_PROBLEM TO SOLVE:_ Repeat the listing below in full.

_MATERIAL PROVIDED:_
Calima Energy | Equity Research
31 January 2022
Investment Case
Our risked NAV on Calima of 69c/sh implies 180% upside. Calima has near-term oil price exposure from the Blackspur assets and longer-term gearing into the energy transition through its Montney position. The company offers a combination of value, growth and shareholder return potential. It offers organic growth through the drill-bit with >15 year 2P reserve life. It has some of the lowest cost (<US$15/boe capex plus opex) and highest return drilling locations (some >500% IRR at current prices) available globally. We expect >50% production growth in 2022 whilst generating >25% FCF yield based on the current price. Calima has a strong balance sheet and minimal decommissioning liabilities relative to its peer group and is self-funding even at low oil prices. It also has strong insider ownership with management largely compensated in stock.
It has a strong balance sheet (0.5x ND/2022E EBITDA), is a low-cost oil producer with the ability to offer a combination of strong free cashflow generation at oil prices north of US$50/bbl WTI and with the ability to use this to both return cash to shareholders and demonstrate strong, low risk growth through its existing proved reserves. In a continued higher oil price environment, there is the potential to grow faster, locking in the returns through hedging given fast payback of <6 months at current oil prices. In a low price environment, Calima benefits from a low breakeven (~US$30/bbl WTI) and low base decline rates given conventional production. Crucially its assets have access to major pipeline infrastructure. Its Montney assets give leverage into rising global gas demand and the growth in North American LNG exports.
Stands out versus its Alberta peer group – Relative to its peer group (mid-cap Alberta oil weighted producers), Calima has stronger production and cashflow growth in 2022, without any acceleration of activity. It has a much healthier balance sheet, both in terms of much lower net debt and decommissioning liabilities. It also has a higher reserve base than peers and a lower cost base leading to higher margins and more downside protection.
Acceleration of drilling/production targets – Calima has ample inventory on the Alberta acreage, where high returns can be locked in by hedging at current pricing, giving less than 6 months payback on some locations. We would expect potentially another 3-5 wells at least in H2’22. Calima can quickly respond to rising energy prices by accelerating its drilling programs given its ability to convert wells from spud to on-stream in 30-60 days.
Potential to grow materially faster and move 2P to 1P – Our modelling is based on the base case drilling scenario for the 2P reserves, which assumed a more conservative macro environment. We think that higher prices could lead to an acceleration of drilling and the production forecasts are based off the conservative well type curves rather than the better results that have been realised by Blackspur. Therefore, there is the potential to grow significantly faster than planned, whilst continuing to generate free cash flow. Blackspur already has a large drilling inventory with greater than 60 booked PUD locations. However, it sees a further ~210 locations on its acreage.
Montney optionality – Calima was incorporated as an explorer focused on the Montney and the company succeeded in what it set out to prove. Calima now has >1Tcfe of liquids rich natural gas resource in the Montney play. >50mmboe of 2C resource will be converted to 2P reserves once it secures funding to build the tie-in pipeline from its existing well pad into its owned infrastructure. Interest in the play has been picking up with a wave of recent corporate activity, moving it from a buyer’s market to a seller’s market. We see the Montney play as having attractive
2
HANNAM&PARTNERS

_SOLUTION TO THIS TASK:_
Calima Energy | Equity Research
31 January 2022
Investment Case
Our risked NAV on Calima of 69c/sh implies 180% upside. Calima has near-term oil price exposure from the Blackspur assets and longer-term gearing into the energy transition through its Montney position. The company offers a combination of value, growth and shareholder return potential. It offers organic growth through the drill-bit with >15 year 2P reserve life. It has some of the lowest cost (<US$15/boe capex plus opex) and highest return drilling locations (some >500% IRR at current prices) available globally. We expect >50% production growth in 2022 whilst generating >25% FCF yield based on the current price. Calima has a strong balance sheet and minimal decommissioning liabilities relative to its peer group and is self-funding even at low oil prices. It also has strong insider ownership with management largely compensated in stock.
It has a strong balance sheet (0.5x ND/2022E EBITDA), is a low-cost oil producer with the ability to offer a combination of strong free cashflow generation at oil prices north of US$50/bbl WTI and with the ability to use this to both return cash to shareholders and demonstrate strong, low risk growth through its existing proved reserves. In a continued higher oil price environment, there is the potential to grow faster, locking in the returns through hedging given fast payback of <6 months at current oil prices. In a low price environment, Calima benefits from a low breakeven (~US$30/bbl WTI) and low base decline rates given conventional production. Crucially its assets have access to major pipeline infrastructure. Its Montney assets give leverage into rising global gas demand and the growth in North American LNG exports.
Stands out versus its Alberta peer group – Relative to its peer group (mid-cap Alberta oil weighted producers), Calima has stronger production and cashflow growth in 2022, without any acceleration of activity. It has a much healthier balance sheet, both in terms of much lower net debt and decommissioning liabilities. It also has a higher reserve base than peers and a lower cost base leading to higher margins and more downside protection.
Acceleration of drilling/production targets – Calima has ample inventory on the Alberta acreage, where high returns can be locked in by hedging at current pricing, giving less than 6 months payback on some locations. We would expect potentially another 3-5 wells at least in H2’22. Calima can quickly respond to rising energy prices by accelerating its drilling programs given its ability to convert wells from spud to on-stream in 30-60 days.
Potential to grow materially faster and move 2P to 1P – Our modelling is based on the base case drilling scenario for the 2P reserves, which assumed a more conservative macro environment. We think that higher prices could lead to an acceleration of drilling and the production forecasts are based off the conservative well type curves rather than the better results that have been realised by Blackspur. Therefore, there is the potential to grow significantly faster than planned, whilst continuing to generate free cash flow. Blackspur already has a large drilling inventory with greater than 60 booked PUD locations. However, it sees a further ~210 locations on its acreage.
Montney optionality – Calima was incorporated as an explorer focused on the Montney and the company succeeded in what it set out to prove. Calima now has >1Tcfe of liquids rich natural gas resource in the Montney play. >50mmboe of 2C resource will be converted to 2P reserves once it secures funding to build the tie-in pipeline from its existing well pad into its owned infrastructure. Interest in the play has been picking up with a wave of recent corporate activity, moving it from a buyer’s market to a seller’s market. We see the Montney play as having attractive
2
HANNAM&PARTNERS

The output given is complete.